- [TEXT]:
BEGIN

Sullivan: Tough times in Meadowlands; Jets, Giants both badly need a win
There’s an old joke in New York media circles that no one loves a winning baseball team more than a bad football team, because of the way the former can provide plenty of fall season cover for the latter.
With that in mind, it’s no wonder the Giants and Jets might represent the most disappointed segment of area Mets fans, because when the Mets bowed out of the playoffs by losing a wild-card game to the Giants last week, a spotlight that would have happily followed them through a second straight World Series run turned its glare football’s way. And what it exposed are two teams in mini-crisis, heading into as crucial a weekend of games as you can have by Week 6 in the NFL.

END

- [ASSIGNMENT]: In the column, which team knocked the Mets out of the playoffs, and in what kind of game?

- [PROVIDED DATA]:
BEGIN

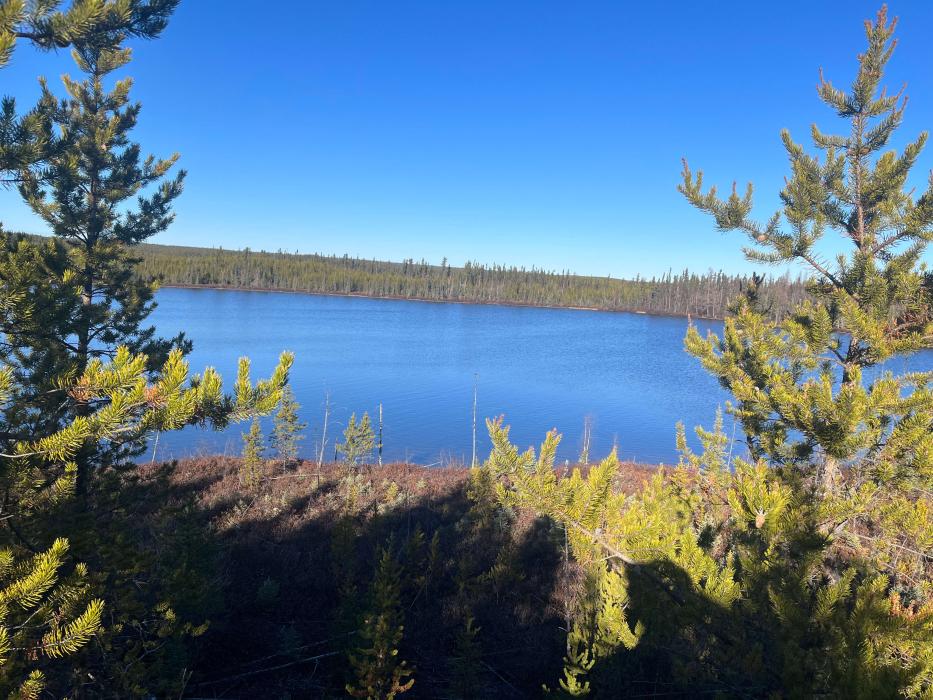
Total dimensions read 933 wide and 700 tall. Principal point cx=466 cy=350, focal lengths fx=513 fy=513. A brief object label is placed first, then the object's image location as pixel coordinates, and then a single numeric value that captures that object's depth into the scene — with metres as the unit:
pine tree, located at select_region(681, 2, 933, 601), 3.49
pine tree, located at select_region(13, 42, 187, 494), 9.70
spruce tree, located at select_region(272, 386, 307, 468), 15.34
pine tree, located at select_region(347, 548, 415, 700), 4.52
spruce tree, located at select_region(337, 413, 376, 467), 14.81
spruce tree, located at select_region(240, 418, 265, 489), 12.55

END
BEGIN

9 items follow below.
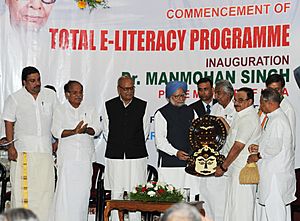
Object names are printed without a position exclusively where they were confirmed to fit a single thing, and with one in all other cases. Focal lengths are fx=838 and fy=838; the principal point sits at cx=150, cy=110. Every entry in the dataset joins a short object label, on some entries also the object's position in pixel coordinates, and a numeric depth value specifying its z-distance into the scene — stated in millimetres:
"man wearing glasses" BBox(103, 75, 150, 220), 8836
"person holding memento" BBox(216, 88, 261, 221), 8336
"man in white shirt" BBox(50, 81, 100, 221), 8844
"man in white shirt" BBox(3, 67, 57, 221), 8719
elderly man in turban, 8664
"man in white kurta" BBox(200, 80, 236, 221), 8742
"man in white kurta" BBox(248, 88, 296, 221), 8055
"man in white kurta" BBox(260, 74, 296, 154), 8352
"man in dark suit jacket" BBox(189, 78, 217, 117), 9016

END

- [YOUR RESPONSE]: The Giants, in a wild-card game.